### TO-DO ITEM
Give back each line of the data exactly as it reads, minus the pictures.

* * *

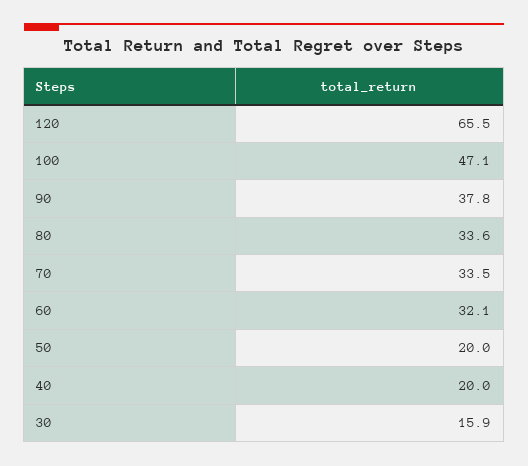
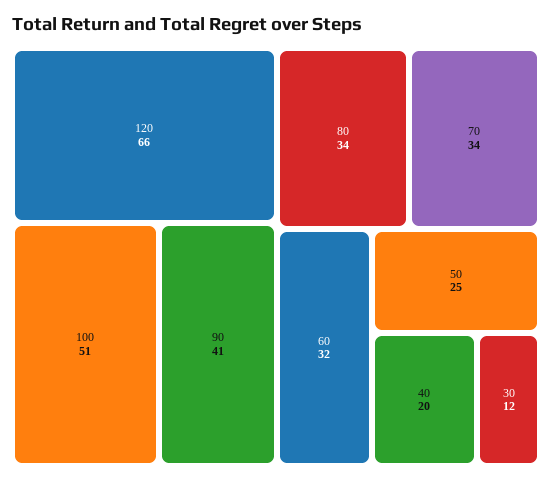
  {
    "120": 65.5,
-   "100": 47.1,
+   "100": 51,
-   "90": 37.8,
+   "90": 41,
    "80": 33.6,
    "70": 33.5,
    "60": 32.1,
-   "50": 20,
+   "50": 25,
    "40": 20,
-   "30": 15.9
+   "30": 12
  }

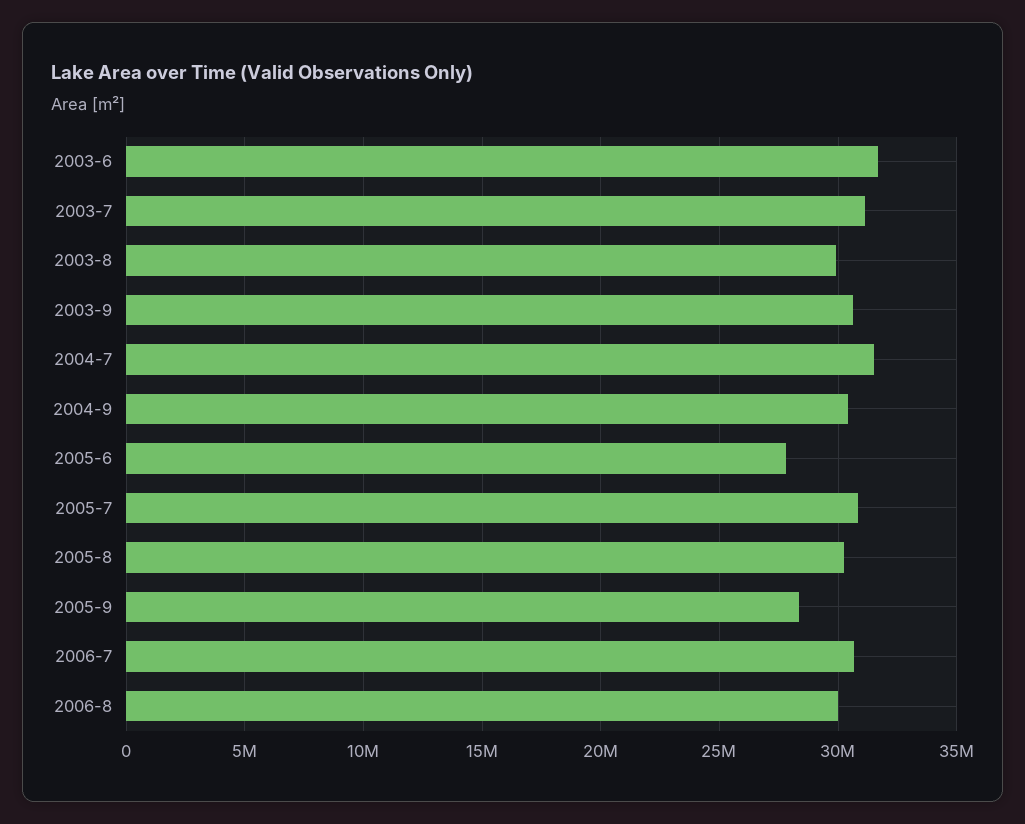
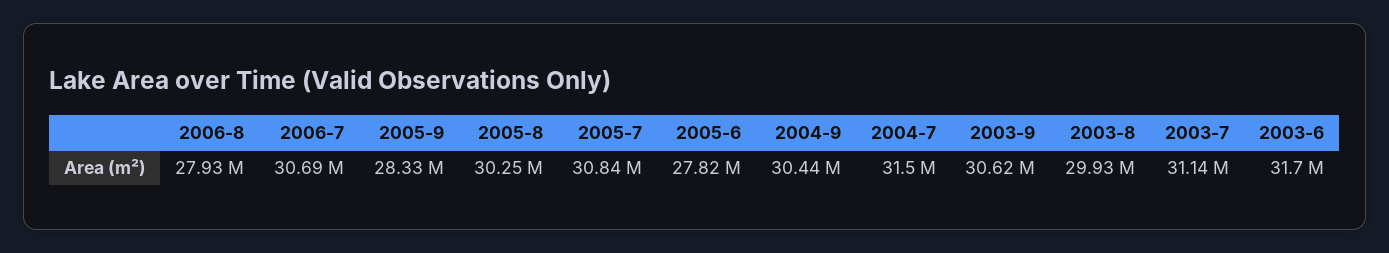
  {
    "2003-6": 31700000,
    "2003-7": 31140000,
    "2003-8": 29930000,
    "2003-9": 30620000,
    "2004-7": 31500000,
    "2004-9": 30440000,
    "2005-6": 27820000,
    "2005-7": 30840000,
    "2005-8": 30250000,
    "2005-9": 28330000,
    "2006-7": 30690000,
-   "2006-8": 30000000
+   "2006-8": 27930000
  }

* * *

### OUTPUT OF THE EXERCISE
  {
    "120": 65.5,
-   "100": 47.1,
+   "100": 51,
-   "90": 37.8,
+   "90": 41,
    "80": 33.6,
    "70": 33.5,
    "60": 32.1,
-   "50": 20,
+   "50": 25,
    "40": 20,
-   "30": 15.9
+   "30": 12
  }

  {
    "2003-6": 31700000,
    "2003-7": 31140000,
    "2003-8": 29930000,
    "2003-9": 30620000,
    "2004-7": 31500000,
    "2004-9": 30440000,
    "2005-6": 27820000,
    "2005-7": 30840000,
    "2005-8": 30250000,
    "2005-9": 28330000,
    "2006-7": 30690000,
-   "2006-8": 30000000
+   "2006-8": 27930000
  }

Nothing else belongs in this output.